Sunday, December 21, 2014

A Stitch

Last weekend, Elise and I took the kids to a holiday party hosted by Sam's school at the Westin in Velacherry. We had gone to the same event last year and had a blast. We had arrived in India only a few weeks before. Everything was still new and we didn't have any of our own stuff yet. It didn't feel much like the holidays (Christmas is understandably not that big a deal in India) so were grateful for an international hotel with a giant Christmas tree and Santa's village set up in the lobby. We had also yet to fully realize that the international hotels were--not only the only places one could get a drink or a glass of wine in town--but peaceful oases among the chaos of Chennai.

We met a lot of other Americans living in Chennai but not affiliated with the Consulate community which was refreshing and a treat. (I am fascinated by the types of work that move people globally and how they make the move without the same support system my work provides us.) The kids got to decorate Christmas cookies and wrap presents. The food was good and there was mulled wine. They saw Santa, and Elise and I won a cake, a goodie basket, and a free date night in the raffle.
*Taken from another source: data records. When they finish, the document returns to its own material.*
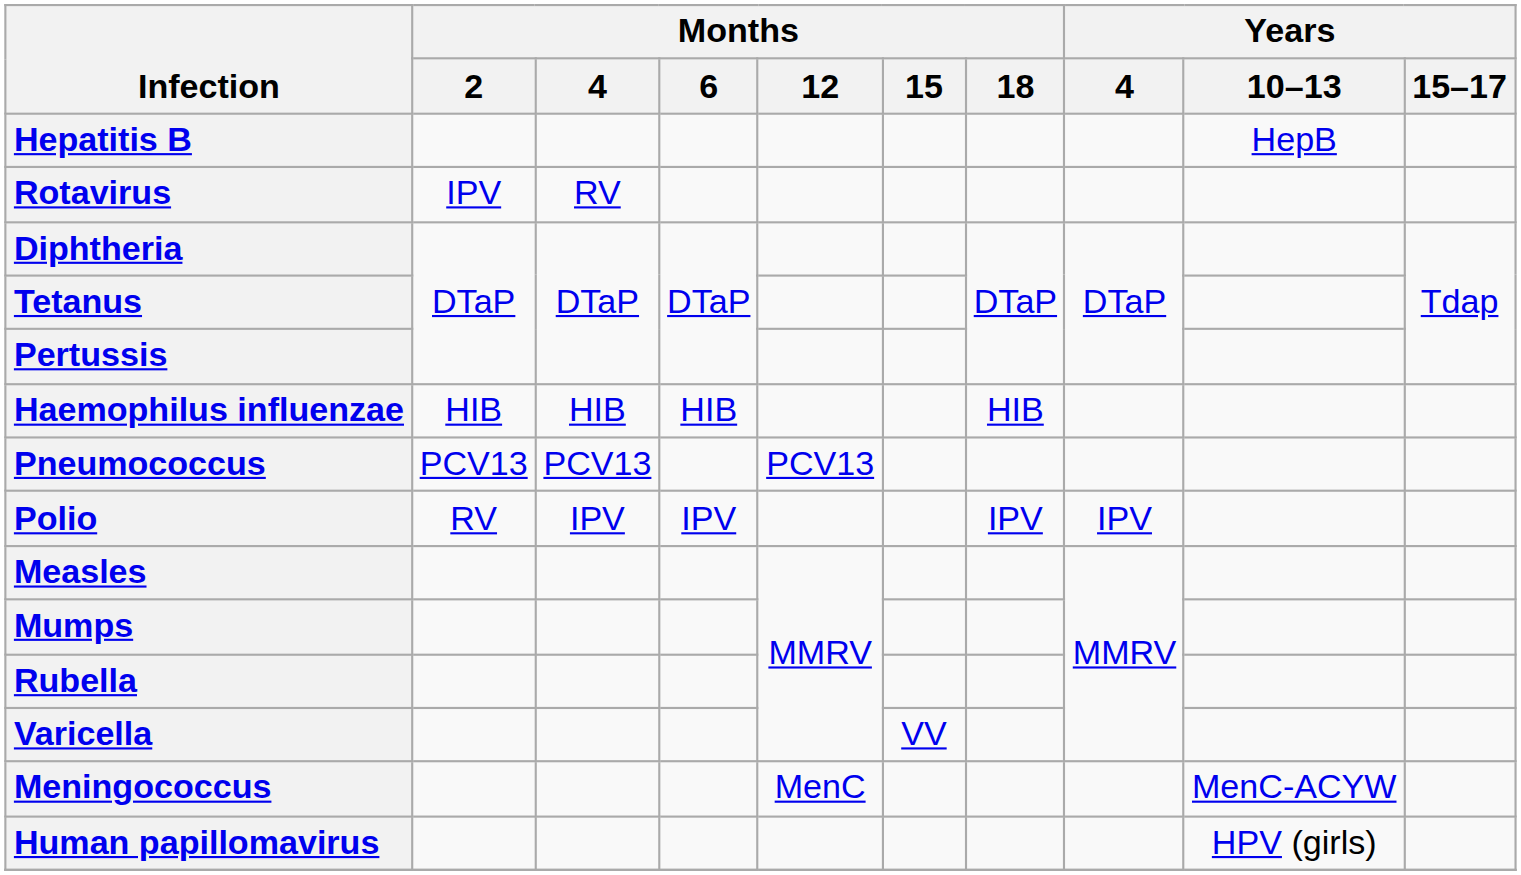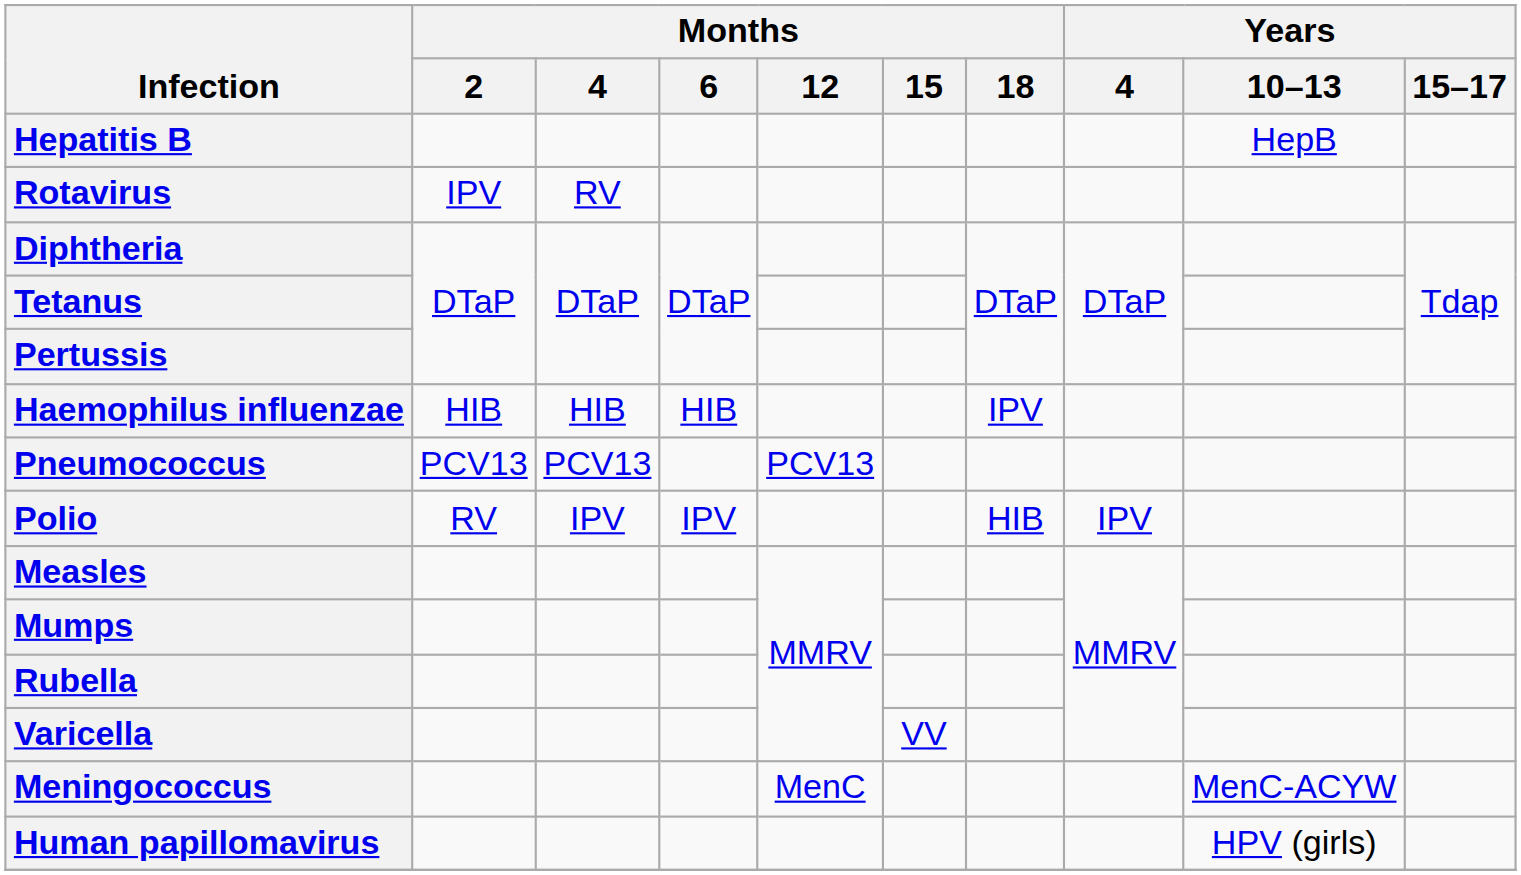Haemophilus influenzae | Months / 18: HIB -> IPV
Polio | Months / 18: IPV -> HIB
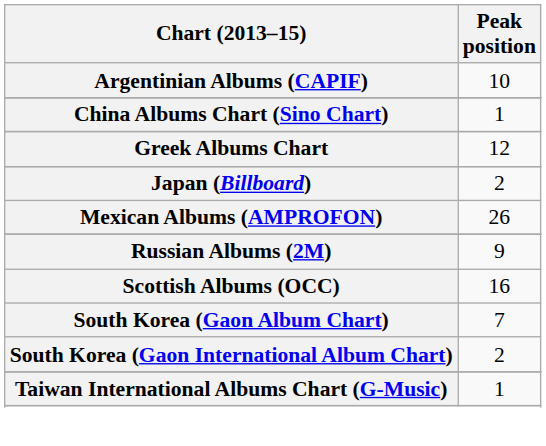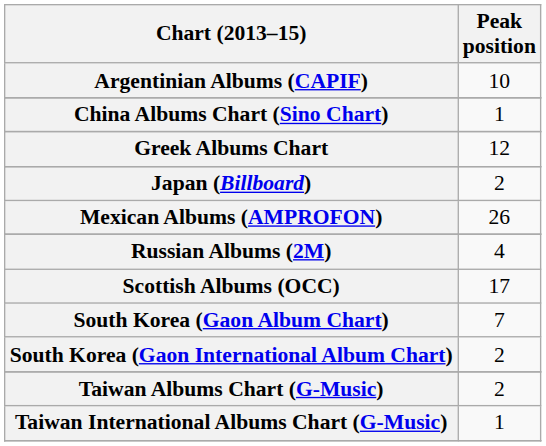Russian Albums (2M) | Peak position: 9 -> 4
Scottish Albums (OCC) | Peak position: 16 -> 17
+ row: Taiwan Albums Chart (G-Music) | 2
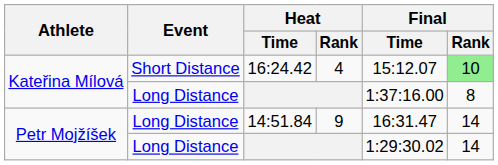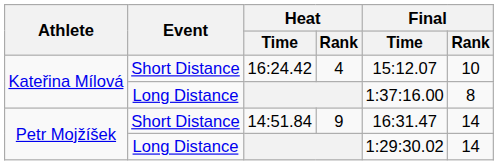16:24.42 | Final / Rank: lightgreen background -> no background
14:51.84 | Event: Long Distance -> Short Distance
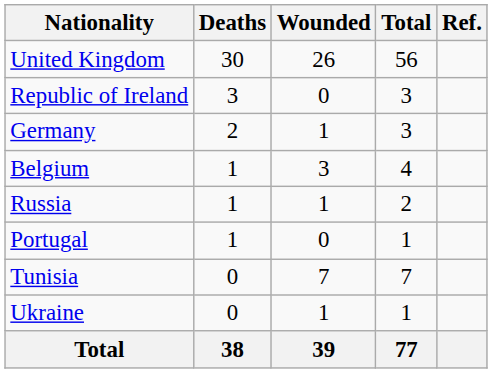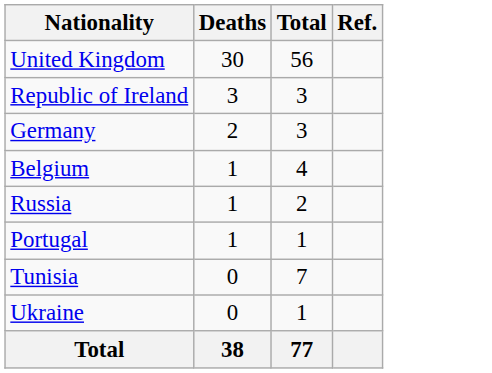- column: Wounded | 26 | 0 | 1 | 3 | 1 | 0 | 7 | 1 | 39
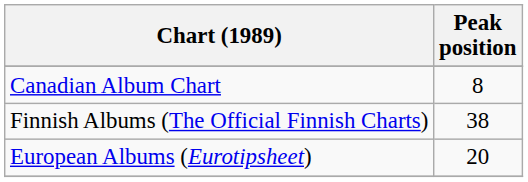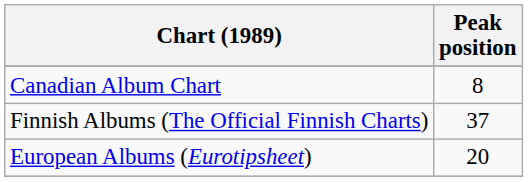Finnish Albums (The Official Finnish Charts) | Peak position: 38 -> 37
The week leading up to the party was especially hectic. Though Elise and I had a relaxing weekend in Mumbai without the kids, I had to stay in Mumbai for the week for work. When I got back to Chennai, we had trouble negotiating the fine ballet that is work, school and family. It seemed as though neither of us could catch our breath. Even the morning of the party, I was short with the kids, unable to get them to listen to anything I was saying without yelling.

But as soon as we started getting ready for the party--and especially as Sundar drove us to the hotel--our mood became more festive; we had all been looking forward to this evening.

When we arrived, I got a beer and Elise a glass of wine, and the kids immediately got started decorating Christmas cookies. A short while later, dinner was served and it was even better than I remembered from last year (they served beef tenderloin!). Like last year, too, we met new friends from the U.S. who had a young son Peter's ago who might be in his kindergarten class next year.

But as the evening wore on, we soon realized that there would be no Santa and no raffle. Though still fun, the evening wasn't quite the same as it was last year. We were getting ready to leave, and Elise was exchanging contact information with her new friend. Their son was jumping on the booth behind us. His dad, sitting at a table several feet away had just told him to settle down--something we constantly tell the boys to do at home so that we don't have to tell them the same thing when we are out. He jumped up and tried to grab a decorative metal divider separating the two tables, but the divider was not fastened to the back of the booth and he pulled it down on top of himself.

The divider hit him on the head and cut him on the forehead. There was blood everywhere. His mother became distraught. The boy was wailing in pain; and our kids went white. The wait staff rushed to attend to the boy, but didn't know what to do to help. The mother began to grow hysterical. She asked if there were a doctor on staff. The wait staff looked at each other. The manager shook his head. Elise got up to help, but there was little she could do.

"Do they have a driver?" I asked her to ask them. "They need to go to the hospital."

Meanwhile, still several feet away, the father had not moved. He did not get up to see if his son was okay. He finished his glass of wine while I broke out into a cold sweat.

When he finished his wine, he got up and walked over to the table where his son lay on the booth crying. He took one look and said, "Yeah. That'll need a stitch." Then went back to his table and sat down.

The wait staff finally carried him away. Elise consoled the woman, telling her how resilient children were and that he would be fine.

Someone asked the father if his wife would be okay. "You know how mothers are," he told them.

Elise received a text message later that night. He had needed a stitch. Two, in fact.

We were flabbergasted by the father's complete lack of interest in his son's welfare. Yes, he was going to be fine, but only if the dad stepped up and took control of the situation. I still do not know if he ever did. Elise wondered if the woman later kicked her husband in the nuts for his lack of response.

Our children had been well behaved all evening, and I told Elise that that couldn't have happened to one of our kids because we drill into them the importance of proper behavior when we go out. Elise corrected me, however. The boy wasn't acting that crazy, and the divider had not been attached; it could have very easily been one of our kids. I was grateful it wasn't.